Exercise instructions:
A - Locate each line in the entries that contains the string "trapezoid" and copy it. Match case exactly.
B - Continue the WOFF2 data-removal message from its last sentence.

Source document:
RE: Redundant and unnecessary data (was): Transforming hmtx table

Thank you David and John for your thoughtful replies.
Now, with my WG chair hat back on (☺) I think this could be a great topic for our upcoming F2F discussion, and I am sure that once we nail the CTS planning issues we would find time to discuss this and the future work items that we might want to address in post-WOFF2 chapter.

And yes, I agree that there are quite a few gray areas where WOFF2 pre-processing may be extended but we need to clearly differentiate between the following two possible variants:

-          Removing anything that is redundant that can be reconstructed at the decoding step is fine;

-          Removing anything that is deemed unnecessary and loosing that data altogether is not (IMO, I for one would find it very hard to sell the WOFF2 as a webfont compression technology if it was making its own decision about what is needed and what’s not) – we don’t have rights to modify the data, especially if someone might consider the results to be clearly in the “derivative works” category.

Given data:
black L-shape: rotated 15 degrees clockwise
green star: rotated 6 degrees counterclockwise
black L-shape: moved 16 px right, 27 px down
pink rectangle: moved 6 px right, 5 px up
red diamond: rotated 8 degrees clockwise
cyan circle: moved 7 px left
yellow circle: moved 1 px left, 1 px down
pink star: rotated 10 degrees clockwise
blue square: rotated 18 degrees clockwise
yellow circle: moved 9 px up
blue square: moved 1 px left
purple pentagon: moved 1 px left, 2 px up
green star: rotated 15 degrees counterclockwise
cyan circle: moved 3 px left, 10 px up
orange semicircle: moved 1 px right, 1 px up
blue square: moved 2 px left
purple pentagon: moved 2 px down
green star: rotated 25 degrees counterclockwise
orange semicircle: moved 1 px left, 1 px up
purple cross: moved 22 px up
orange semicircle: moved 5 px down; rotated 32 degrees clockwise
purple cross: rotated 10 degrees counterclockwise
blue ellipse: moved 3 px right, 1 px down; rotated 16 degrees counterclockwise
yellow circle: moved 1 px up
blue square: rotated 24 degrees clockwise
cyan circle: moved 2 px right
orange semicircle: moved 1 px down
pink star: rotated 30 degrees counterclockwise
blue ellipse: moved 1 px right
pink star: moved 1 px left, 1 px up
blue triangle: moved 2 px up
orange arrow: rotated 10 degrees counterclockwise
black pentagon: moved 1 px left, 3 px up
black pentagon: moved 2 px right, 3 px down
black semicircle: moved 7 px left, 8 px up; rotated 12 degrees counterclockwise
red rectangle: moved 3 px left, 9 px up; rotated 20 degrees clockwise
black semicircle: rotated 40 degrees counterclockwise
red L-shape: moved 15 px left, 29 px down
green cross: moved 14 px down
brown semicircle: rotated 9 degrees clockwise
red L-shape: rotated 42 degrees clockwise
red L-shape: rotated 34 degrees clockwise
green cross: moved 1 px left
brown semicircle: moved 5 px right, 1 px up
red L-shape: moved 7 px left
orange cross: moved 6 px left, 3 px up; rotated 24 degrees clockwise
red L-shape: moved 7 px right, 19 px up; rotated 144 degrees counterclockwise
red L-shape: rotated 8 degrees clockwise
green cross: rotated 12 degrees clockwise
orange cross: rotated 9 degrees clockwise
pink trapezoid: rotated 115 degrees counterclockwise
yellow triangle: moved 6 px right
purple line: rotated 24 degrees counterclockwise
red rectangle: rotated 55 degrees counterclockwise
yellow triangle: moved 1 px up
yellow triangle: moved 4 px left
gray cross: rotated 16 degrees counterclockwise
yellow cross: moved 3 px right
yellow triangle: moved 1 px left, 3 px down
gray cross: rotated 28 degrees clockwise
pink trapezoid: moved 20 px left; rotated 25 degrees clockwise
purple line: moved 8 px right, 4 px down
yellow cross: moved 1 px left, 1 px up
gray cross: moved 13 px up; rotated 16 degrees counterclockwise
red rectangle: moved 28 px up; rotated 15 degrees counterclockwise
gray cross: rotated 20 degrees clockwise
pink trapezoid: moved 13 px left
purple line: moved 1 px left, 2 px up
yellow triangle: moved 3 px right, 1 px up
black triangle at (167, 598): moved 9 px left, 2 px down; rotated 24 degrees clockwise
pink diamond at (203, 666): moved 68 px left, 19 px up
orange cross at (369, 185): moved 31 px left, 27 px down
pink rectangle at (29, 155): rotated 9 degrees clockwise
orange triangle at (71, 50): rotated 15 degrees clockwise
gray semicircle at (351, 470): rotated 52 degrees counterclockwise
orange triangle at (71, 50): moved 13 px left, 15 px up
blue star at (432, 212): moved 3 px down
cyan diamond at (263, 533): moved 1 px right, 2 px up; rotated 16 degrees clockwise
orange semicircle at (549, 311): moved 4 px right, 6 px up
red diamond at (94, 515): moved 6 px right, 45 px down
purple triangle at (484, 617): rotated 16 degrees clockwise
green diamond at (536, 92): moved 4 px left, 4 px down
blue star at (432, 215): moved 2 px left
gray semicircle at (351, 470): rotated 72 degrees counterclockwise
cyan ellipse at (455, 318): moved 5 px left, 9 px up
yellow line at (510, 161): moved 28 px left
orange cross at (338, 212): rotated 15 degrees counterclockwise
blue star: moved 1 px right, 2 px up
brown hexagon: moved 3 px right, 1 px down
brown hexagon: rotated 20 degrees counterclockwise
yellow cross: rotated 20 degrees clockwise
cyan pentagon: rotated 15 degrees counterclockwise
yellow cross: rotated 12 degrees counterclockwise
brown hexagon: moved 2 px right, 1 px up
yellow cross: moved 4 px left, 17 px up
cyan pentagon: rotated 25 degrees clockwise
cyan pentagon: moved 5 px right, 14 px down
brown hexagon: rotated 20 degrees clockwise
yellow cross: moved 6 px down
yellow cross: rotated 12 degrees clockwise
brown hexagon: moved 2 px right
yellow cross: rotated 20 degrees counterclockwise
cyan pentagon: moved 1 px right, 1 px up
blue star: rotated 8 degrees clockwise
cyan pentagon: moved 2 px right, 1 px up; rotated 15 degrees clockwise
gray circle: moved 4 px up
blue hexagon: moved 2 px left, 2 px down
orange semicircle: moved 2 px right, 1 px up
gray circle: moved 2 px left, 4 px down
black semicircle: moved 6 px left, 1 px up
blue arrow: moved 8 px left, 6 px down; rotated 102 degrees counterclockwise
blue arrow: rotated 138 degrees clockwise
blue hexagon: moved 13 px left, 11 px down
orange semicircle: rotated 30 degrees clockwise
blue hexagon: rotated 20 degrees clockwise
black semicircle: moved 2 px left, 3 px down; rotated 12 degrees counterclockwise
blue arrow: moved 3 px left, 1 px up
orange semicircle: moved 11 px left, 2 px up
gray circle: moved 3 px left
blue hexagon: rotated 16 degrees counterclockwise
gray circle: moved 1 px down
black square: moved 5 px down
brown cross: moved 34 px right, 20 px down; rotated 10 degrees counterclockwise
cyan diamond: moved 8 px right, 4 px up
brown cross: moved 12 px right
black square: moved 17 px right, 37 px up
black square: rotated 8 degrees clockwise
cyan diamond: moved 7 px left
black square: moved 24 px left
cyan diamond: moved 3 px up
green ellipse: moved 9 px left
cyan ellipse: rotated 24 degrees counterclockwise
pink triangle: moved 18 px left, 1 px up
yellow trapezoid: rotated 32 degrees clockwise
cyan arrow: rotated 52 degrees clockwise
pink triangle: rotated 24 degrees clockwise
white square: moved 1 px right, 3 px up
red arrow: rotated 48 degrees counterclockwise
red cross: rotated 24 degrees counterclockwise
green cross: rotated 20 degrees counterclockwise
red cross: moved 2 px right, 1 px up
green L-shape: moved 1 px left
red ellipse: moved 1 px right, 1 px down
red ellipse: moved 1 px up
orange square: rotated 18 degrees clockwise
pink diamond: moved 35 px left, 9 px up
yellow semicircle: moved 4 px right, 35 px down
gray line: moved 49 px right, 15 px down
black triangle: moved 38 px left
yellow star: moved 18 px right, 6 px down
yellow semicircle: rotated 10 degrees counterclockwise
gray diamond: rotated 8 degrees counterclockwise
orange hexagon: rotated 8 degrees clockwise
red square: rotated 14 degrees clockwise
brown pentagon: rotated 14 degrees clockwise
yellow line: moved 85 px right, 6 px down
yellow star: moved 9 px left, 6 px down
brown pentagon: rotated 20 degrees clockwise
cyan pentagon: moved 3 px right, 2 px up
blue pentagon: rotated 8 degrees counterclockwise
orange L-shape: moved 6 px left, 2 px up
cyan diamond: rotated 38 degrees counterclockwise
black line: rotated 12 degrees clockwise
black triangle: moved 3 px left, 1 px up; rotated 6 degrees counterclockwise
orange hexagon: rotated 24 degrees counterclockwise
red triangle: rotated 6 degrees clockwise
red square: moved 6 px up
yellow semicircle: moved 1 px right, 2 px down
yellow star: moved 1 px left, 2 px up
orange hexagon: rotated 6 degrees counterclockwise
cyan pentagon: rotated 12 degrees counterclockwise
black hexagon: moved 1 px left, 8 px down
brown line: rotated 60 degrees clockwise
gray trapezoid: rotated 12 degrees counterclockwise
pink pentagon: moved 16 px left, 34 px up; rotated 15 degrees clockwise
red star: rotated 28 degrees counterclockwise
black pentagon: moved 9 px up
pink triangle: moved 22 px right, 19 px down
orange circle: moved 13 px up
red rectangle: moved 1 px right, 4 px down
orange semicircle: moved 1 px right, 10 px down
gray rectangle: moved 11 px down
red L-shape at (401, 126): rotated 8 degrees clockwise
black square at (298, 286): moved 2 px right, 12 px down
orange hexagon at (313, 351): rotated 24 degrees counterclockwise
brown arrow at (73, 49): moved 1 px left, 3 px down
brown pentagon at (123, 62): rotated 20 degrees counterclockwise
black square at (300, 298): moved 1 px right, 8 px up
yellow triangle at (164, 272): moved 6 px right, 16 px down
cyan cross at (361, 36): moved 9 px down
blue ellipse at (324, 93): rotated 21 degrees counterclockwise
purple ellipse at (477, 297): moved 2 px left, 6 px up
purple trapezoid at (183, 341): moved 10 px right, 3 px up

Answers given:
A -
pink trapezoid: rotated 115 degrees counterclockwise
pink trapezoid: moved 20 px left; rotated 25 degrees clockwise
pink trapezoid: moved 13 px left
yellow trapezoid: rotated 32 degrees clockwise
gray trapezoid: rotated 12 degrees counterclockwise
purple trapezoid at (183, 341): moved 10 px right, 3 px up

B -
Cheers,
Vlad


From: David Kuettel [mailto:kuettel@google.com]
Sent: Friday, April 24, 2015 4:33 PM
To: John Hudson
Cc: Levantovsky, Vladimir; Behdad Esfahbod; WOFF Working Group
Subject: Re: Redundant and unnecessary data (was): Transforming hmtx table

I would be strongly in favor of option 2 (preprocessing) as well, both for the reasons that Vlad mentioned, but then also given the fact that I think that we as an industry would be able to explore and iterate much faster in decoupling this from the standardization track.

In using fonttools (https://github.com/behdad/fonttools/), we have been able to explore a lot on this front, esp. in optimizing the fonts (reducing the file size) for a given target platform.

The platforms are evolving quickly as well (e.g. higher-resolution screens, DirectWrite, OpenType support, unicode-range, etc), which affect the set of optimizations that one might choose to apply.  As such, I would see it being quite challenging to build both a backwards compatible and future proof specification, and then all agree on it. :)

In regards to exploring this under the Webfonts WG charter after WOFF 2.0, or as a separate parallel effort, that sounds great!  There is a lot that we could all try, share and learn from together.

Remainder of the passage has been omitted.